TEXT SHOWN
○ ○ ○ ○

[RFC] Aggregation IR design

This is a proposal for a representation of aggregation in the IR. Compared to the current representation, it eliminates the need for:

  • multiple binding contexts (pre ExtractAggregators),
  • side-effects in the IR (i.e. SeqOp and CompOp, post ExtractAggregators),
  • a global ExtractAggregators pass.

We add a new branch of the type hierarchy:

case class AggType(agg: Agg, retType: Type) extends BaseType

This represents a computation which has read/write access to an aggregator state, and returns a value of type retType. Note that this is a lazy representation; it doesn’t do anything until it is passed an aggregator state. This allows us to build up a complete computation before kicking it off by initializing a new aggregator state.

The type of the aggregator state is determined by agg: Agg, where Agg is a type enumerating the primitive aggregators and the combinators which create compound aggregators:

abstract class Agg
case class PrimAgg(aggSig: AggSignature) extends Agg
case class TupleAgg(childAggs: IndexedSeq[Agg]) extends Agg
case class ArrayPerElementAgg(childAgg: Agg) extends Agg
case object IDAgg extends Agg

Here, IDAgg is the trivial empty aggregator state.

For a fixed Agg, the primitive ways of building up an aggregation are AggMap and AggPure:

// PureAgg[agg <: Agg, R](x: R): AggType[agg, R]
//
// (state) =>
//   return x;
case class PureAgg(x: IR, agg: Agg) extends AggIR {
  def inferType: AggType(agg, x.typ)
}
// AggMap[A <: Agg, R...](children...: AggType[A, R]..., body: (R...) => S): AggType[A, S]
//
// (state) =>
//   res1 = child1(&state);
//   ...
//   resN = childN(&state);
//   return body(res1, ..., resN);
case class AggMap(children: Seq[(String, AggIR)], body: IR) extends AggIR {
  val agg = children(1)._2.typ.agg
  assert(children.forall(_._2.typ.agg == agg)
  val childAggType = childAggIR.typ
  def inferType: AggType = AggType(agg, body.typ)
  def bindings(childIdx: Int): Iterable[(String, Type)] =
    if (childIdx == 1) 
      children.map { case (name, ir) => name -> ir.typ.retType } 
    else 
      Array()
}

PureAgg represents a degenerate computation which doesn’t access the agg state at all. AggMap is the primitive way of composing multiple computations in sequence. The children are executed one at a time, left to right, modifying a single copy of the agg state. Because each returns some value, we must specify how to combine all the results into a single result in body.

○ ○ ○ ○

(Stored dataset items)
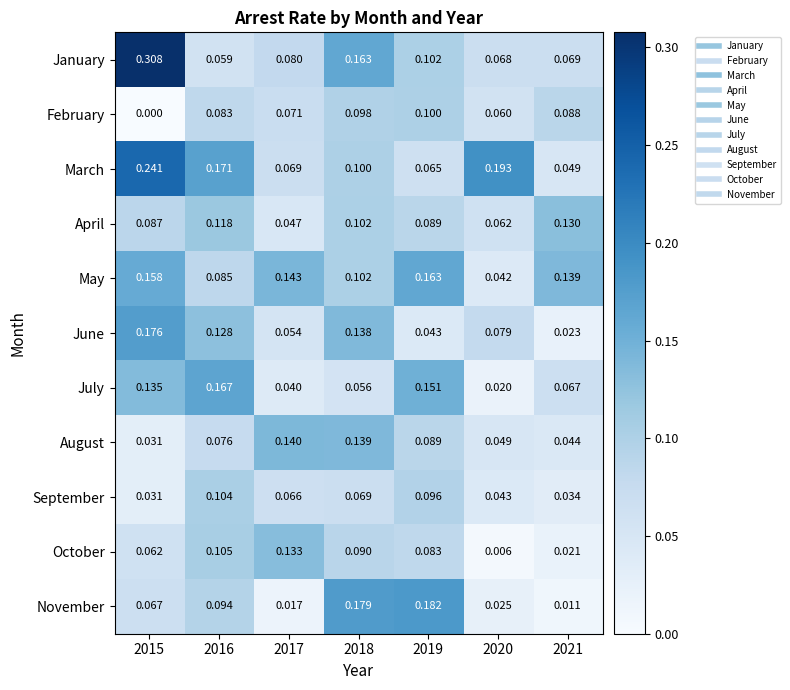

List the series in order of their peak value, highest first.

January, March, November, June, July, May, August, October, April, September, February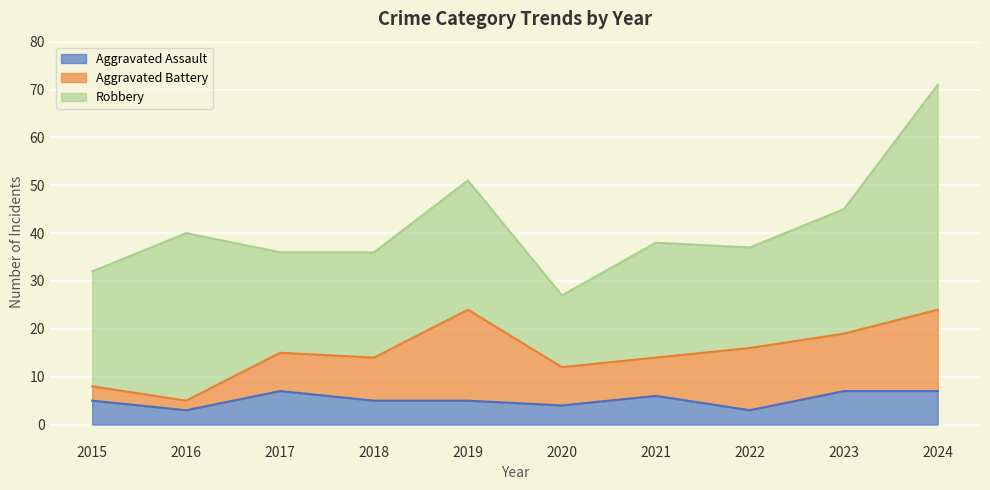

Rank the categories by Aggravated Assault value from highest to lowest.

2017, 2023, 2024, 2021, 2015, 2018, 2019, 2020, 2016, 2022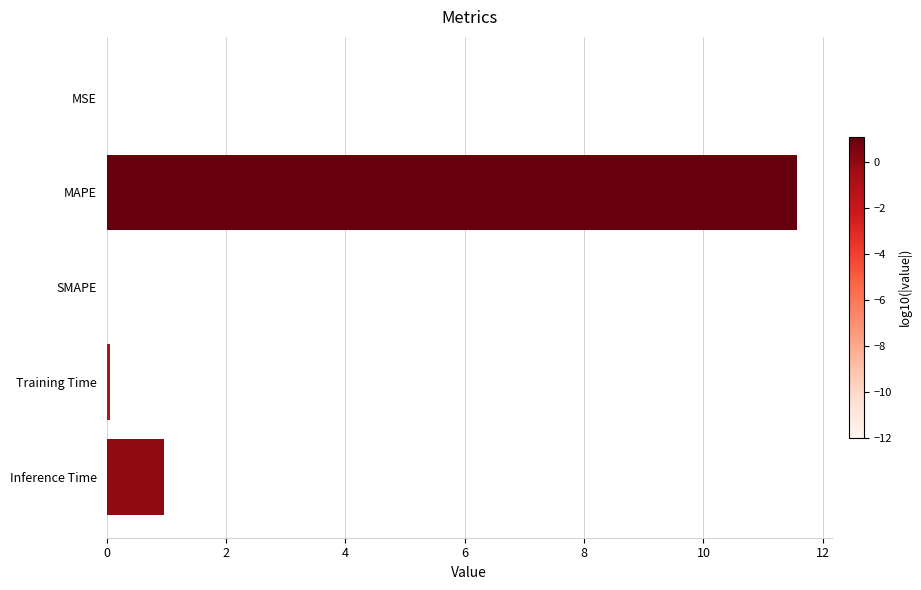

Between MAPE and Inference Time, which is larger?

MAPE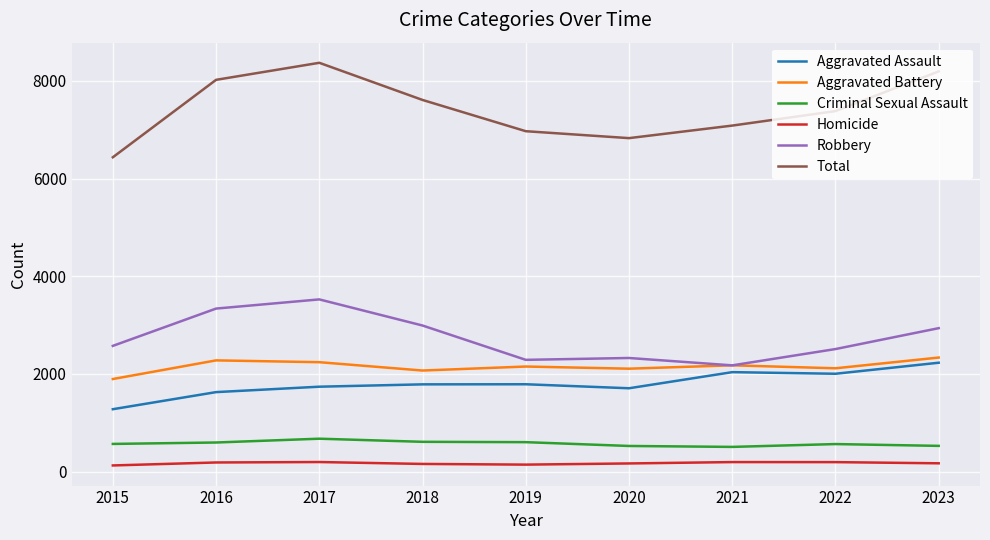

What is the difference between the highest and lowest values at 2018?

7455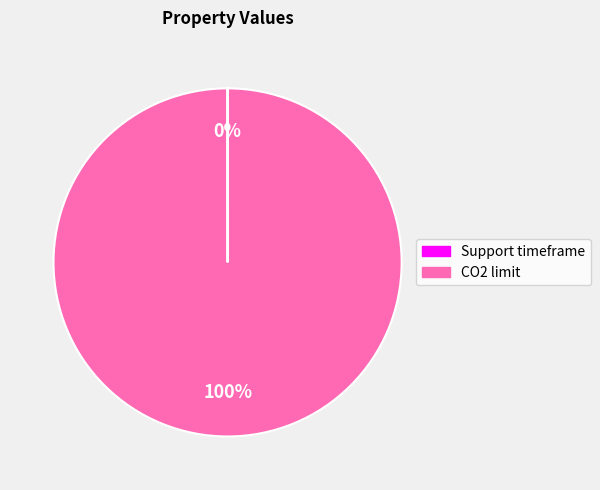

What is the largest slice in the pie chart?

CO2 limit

○ ○ ○ ○

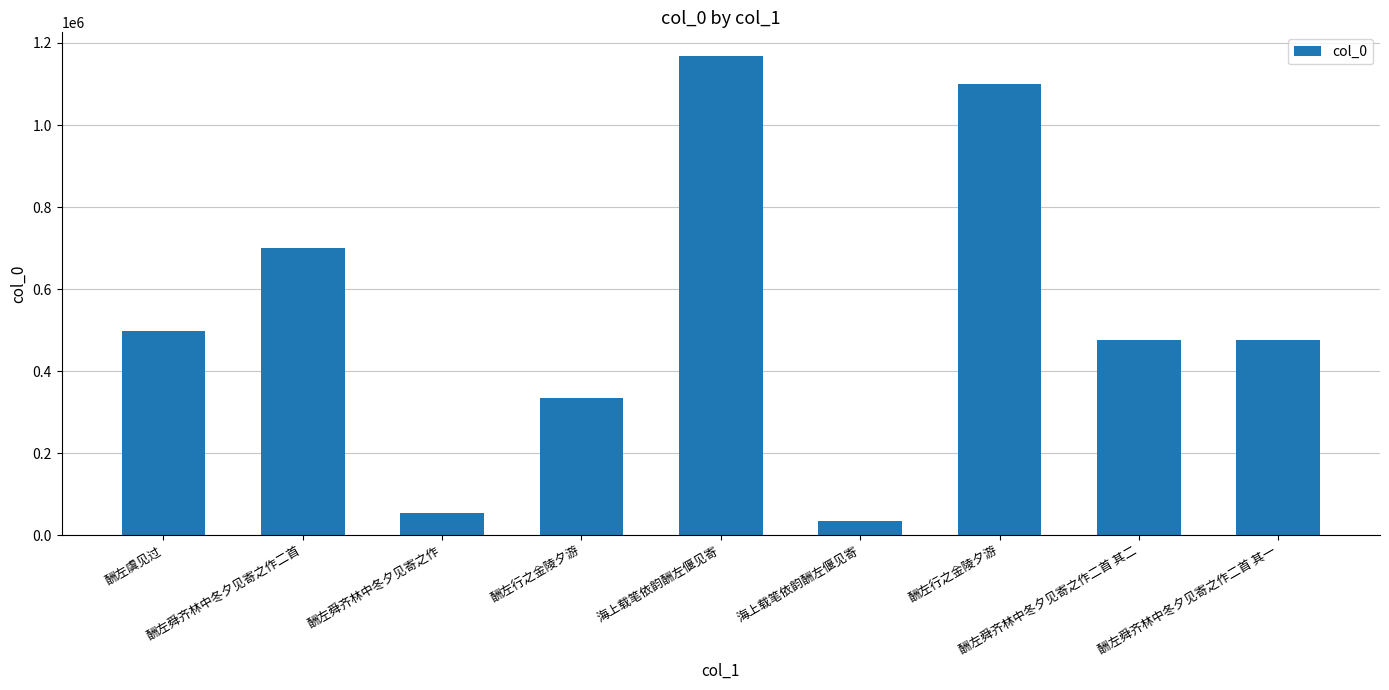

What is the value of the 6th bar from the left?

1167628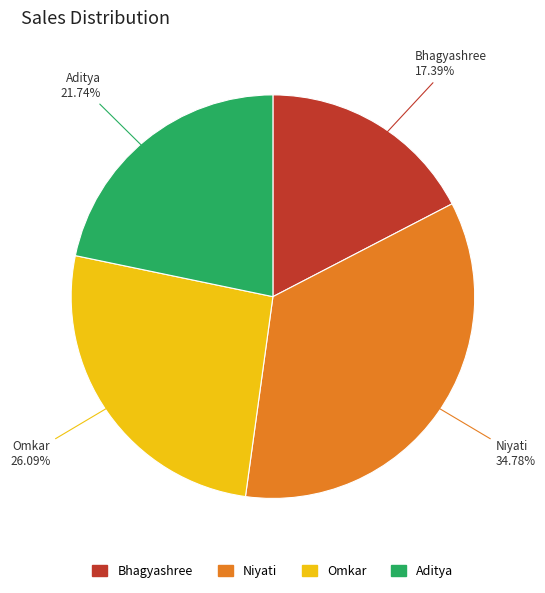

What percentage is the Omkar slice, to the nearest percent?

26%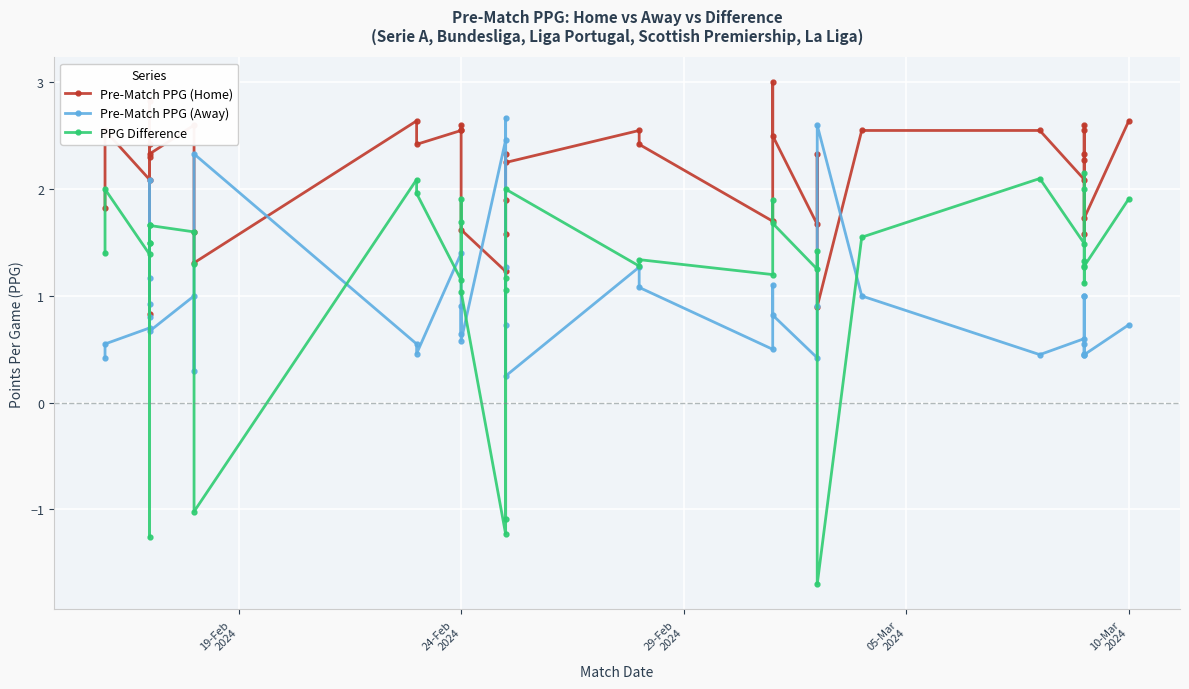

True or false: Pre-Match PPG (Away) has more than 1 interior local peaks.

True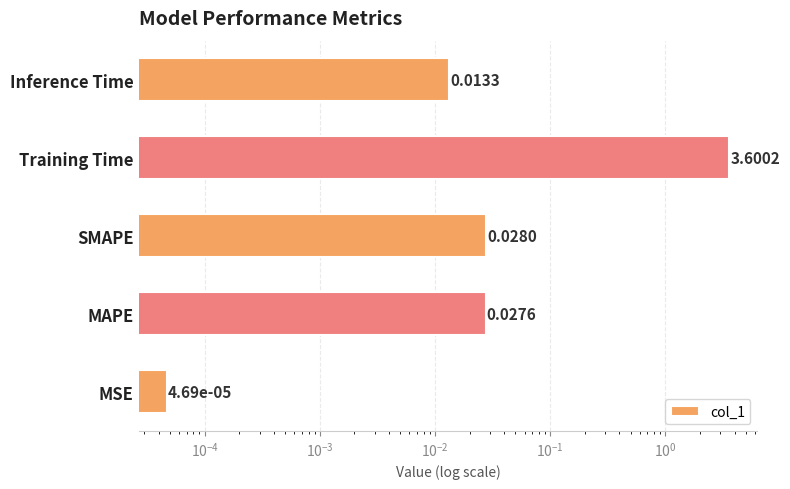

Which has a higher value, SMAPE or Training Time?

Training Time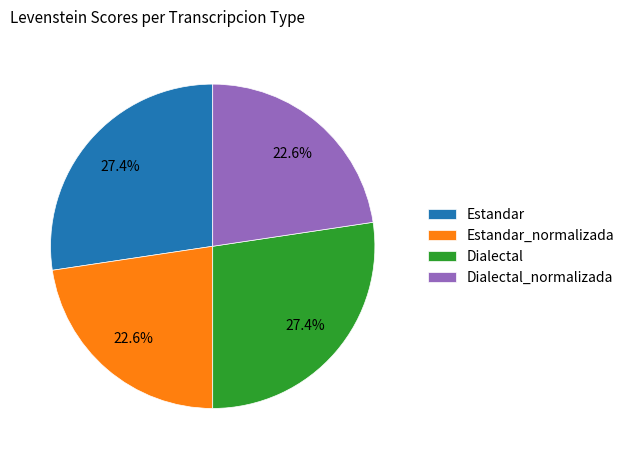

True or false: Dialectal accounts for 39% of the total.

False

○ ○ ○ ○

WORK TO COMPLETE
1. Summarize the aggregation IR proposal in two sentences.
2. Copy the passage of the aggregation IR proposal from "This is a proposal" up to and including "global ExtractAggregators pass.".
These lines are separate material and are not part of the aggregation IR proposal.

ANSWERS TO EACH TASK
1. The proposal adds a new AggType to represent aggregation in the IR, which removes the need for multiple binding contexts, side effects such as SeqOp and CompOp, and a global ExtractAggregators pass. An AggType is a lazy computation with read/write access to an aggregator state whose type is set by an Agg, and aggregations are built from PureAgg, which does not access the state, and AggMap, which runs child computations in sequence and combines their results in a body.

2.
This is a proposal for a representation of aggregation in the IR. Compared to the current representation, it eliminates the need for:

  • multiple binding contexts (pre ExtractAggregators),
  • side-effects in the IR (i.e. SeqOp and CompOp, post ExtractAggregators),
  • a global ExtractAggregators pass.